START Provided data
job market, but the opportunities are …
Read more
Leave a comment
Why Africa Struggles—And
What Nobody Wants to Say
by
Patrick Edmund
END Provided data
START Provided data
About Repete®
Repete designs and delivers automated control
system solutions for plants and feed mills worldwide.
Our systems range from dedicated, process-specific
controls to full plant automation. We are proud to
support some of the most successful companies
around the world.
END Provided data
Task
Lines to set down from above: the line with "job market, but the opportunities are …", the line with "Patrick Edmund", and every line between, each exactly as written.

Solution for this task
job market, but the opportunities are …
Read more
Leave a comment
Why Africa Struggles—And
What Nobody Wants to Say
by
Patrick Edmund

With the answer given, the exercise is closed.